星期五, 九月 30, 2005

Dream Series II


梦想一直都存在....

dream car : Volkswagen New Beetle



Like the design very much..just by the first look at it (back to few years ago)..

so cute & nice~


星期三, 九月 28, 2005

HuiXin's 生日 28-9-1986

不过怎样忙都好....我还是一定要做一个东西......

那就是祝福我在今天生日的好朋友,
慧欣, 生日快乐!!!!
HAPPY 19th BIRTHDAY !!!!!!!!!!

过了今年....我们应该会有差不多4年无法和对方一起庆祝生日吧...所以我希望今年我送给你的生日礼物可以让你开心一辈子,记得我4年~^_^

我不是说我学到了一个技巧吗?呵呵....

DA DA DA (drum rolls........)











是我自己拼出来的喔...呵呵....第一个我呈现的人就是你哦..呵呵

Happy Birthday girl~
may all your wishes come true, my dear best friend~

hu....这一个礼拜以来都蛮忙的....blogging其实就是忙里偷闲让自己放松自己一下下..呵呵...
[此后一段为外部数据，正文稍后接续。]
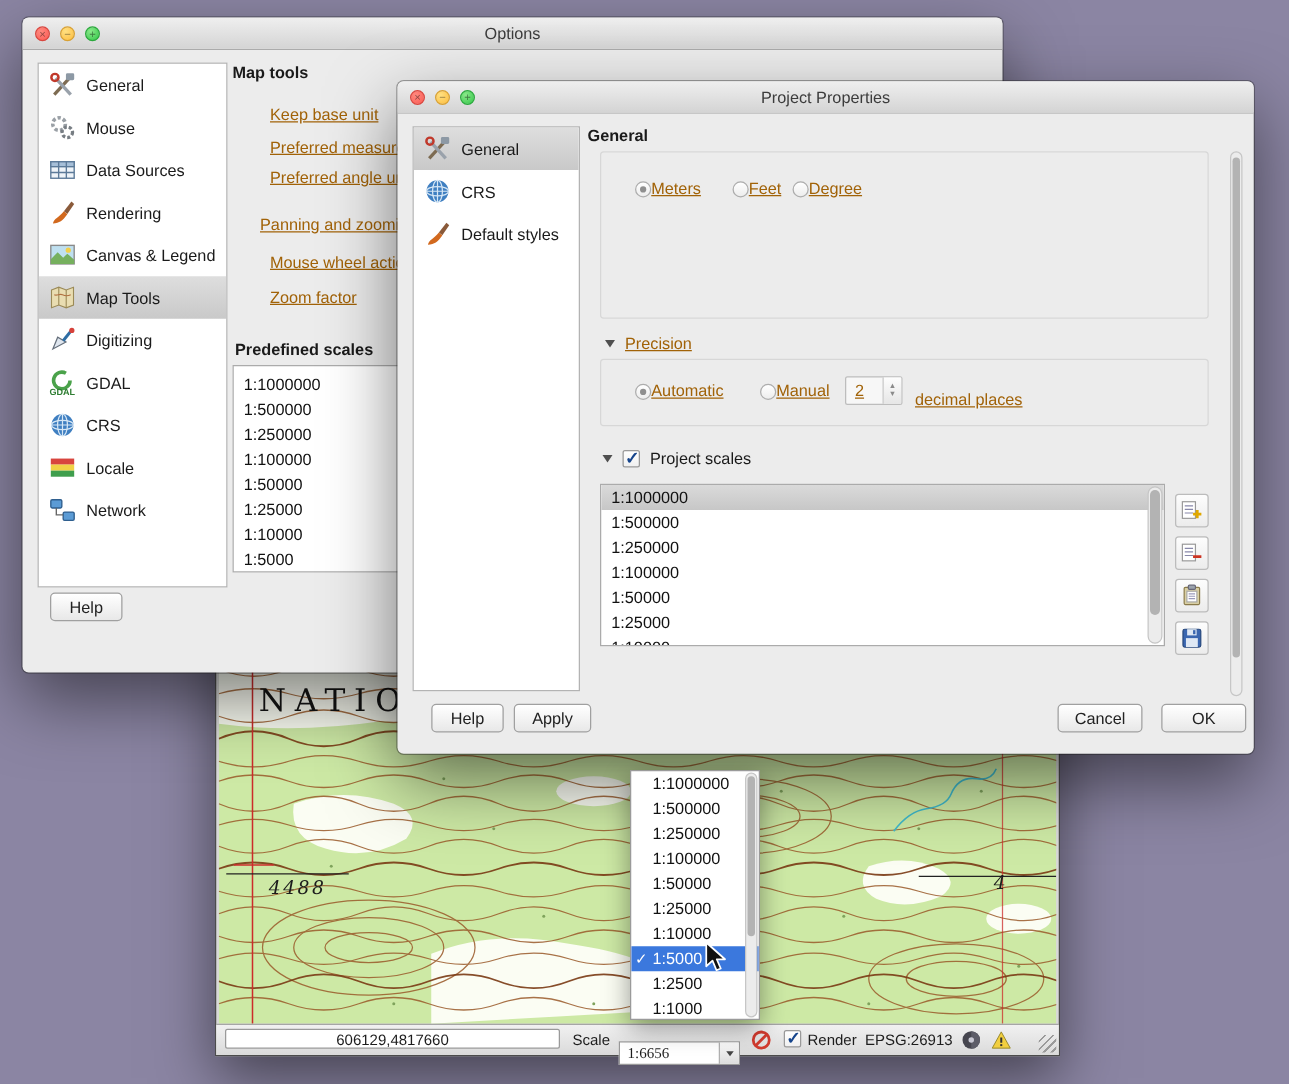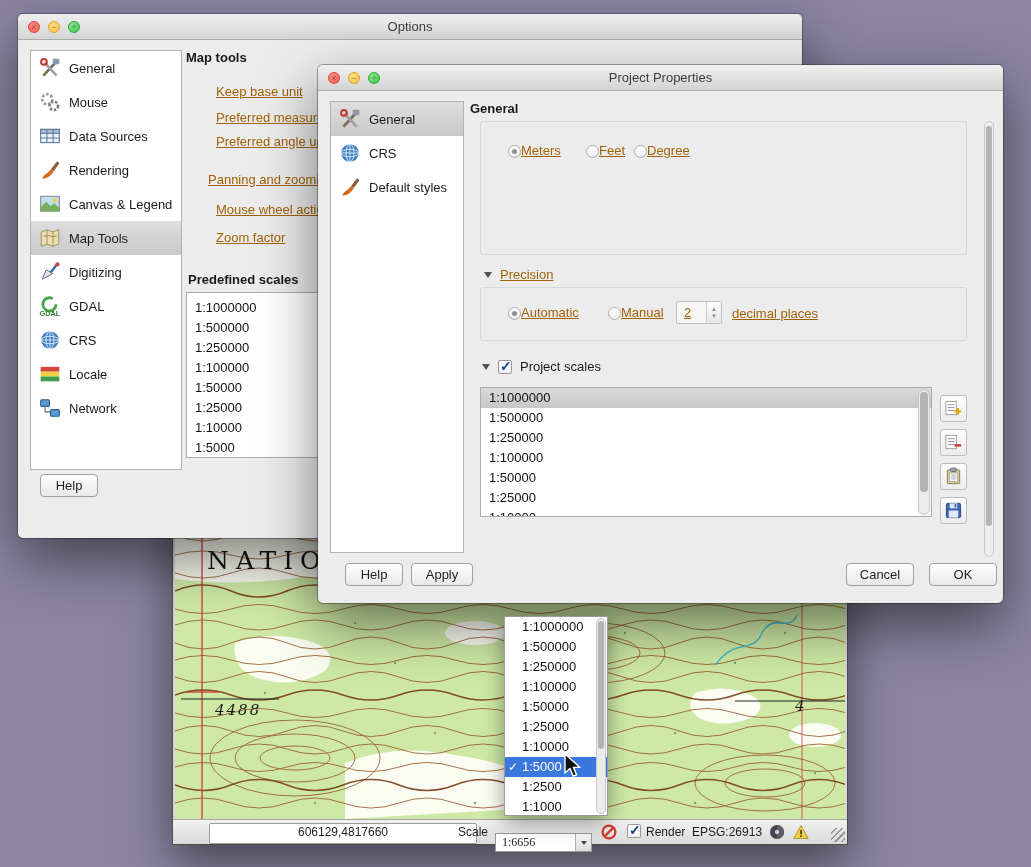--- a/index.html
+++ b/index.html
@@ -418,7 +418,7 @@
         <span>▼</span>
       </span>
   </div>
-  <div class="abs gray" style="left:414px;top:241px">decimal places</div>
+  <div class="abs gray" style="left:414px;top:247px">decimal places</div>
 
   <div class="abs" style="left:164px;top:294px;display:flex;align-items:center;gap:8px">
     <span class="tri-down"></span>

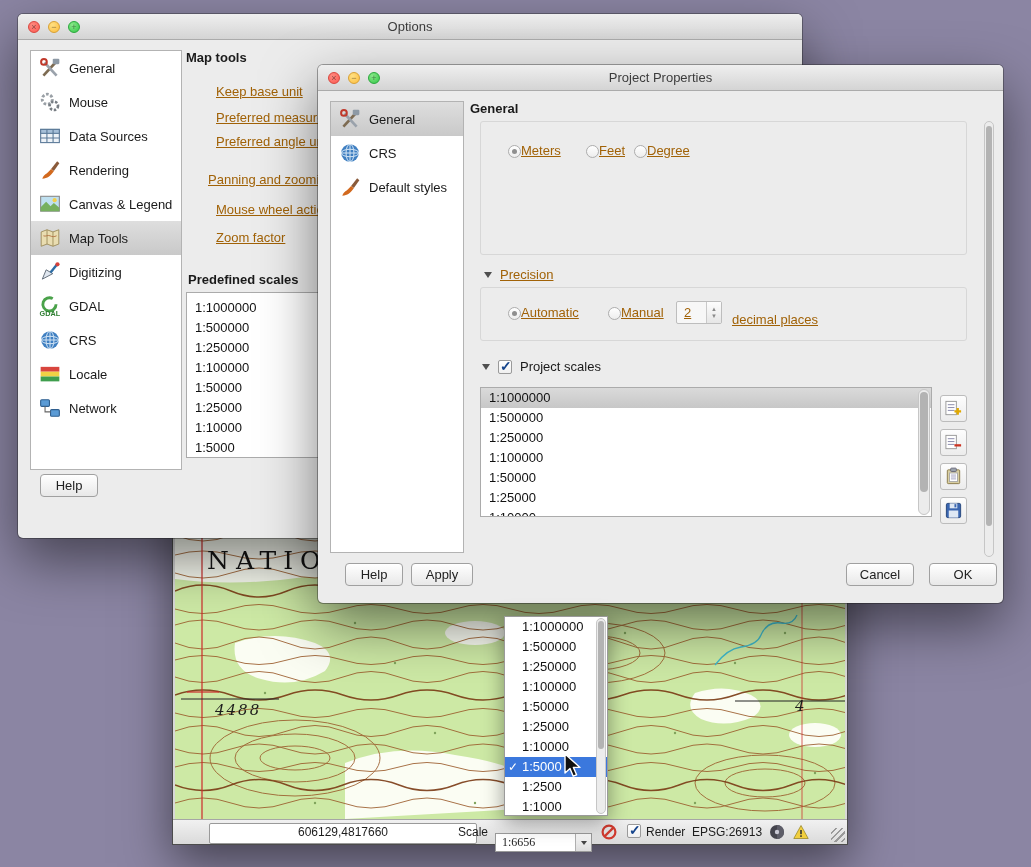--- a/index.html
+++ b/index.html
@@ -92,8 +92,8 @@
   .statusbar { position:absolute; left:0; bottom:0; width:674px; height:25px;
                background:linear-gradient(#f1f1f1,#dadada); border-top:1px solid #a6a6a6;
                font-size:12px; color:#1d1d1d; }
-  .coord-box { position:absolute; left:7px; top:3px; width:268px; height:21px; background:#fff;
-               border:1px solid #9a9a9a; border-radius:2px; text-align:center; line-height:17px; font-size:12px;margin-left:29px; }
+  .coord-box { position:absolute; left:7px; top:3px; width:268px; height:16px; background:#fff;
+               border:1px solid #9a9a9a; border-radius:2px; text-align:center; line-height:17px; font-size:12px; }
   .combo { position:absolute; left:322px; top:13px; width:97px; height:19px; background:#fff;
            border:1px solid #9a9a9a; border-radius:0; display:flex;font-family:Liberation Serif, serif; }
   .combo-val { flex:1; line-height:17px; padding-left:6px; font-size:12px; }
但真的眼看所有assignments的due date都近在眉睫了....开了很多晚的夜车....脸上也长了一颗豆豆(天哪....怎么那么多天了都还没有消??? 应该是因为这几天来都没有早睡加上相思病...)!!

刚才在紧要关头...那最最最重要的UHU Stick竟然完了!!!!!!! 火气又升了一点...那豆豆看样子又要一些时日才消的了...

明天"应该"public speaking 有pop quiz......讲明"POP QUIZ"谁懂几时喔...不过听老师的口气..."应该"是明天的了.....还没读啊~~!!!! 真的得加把劲才行..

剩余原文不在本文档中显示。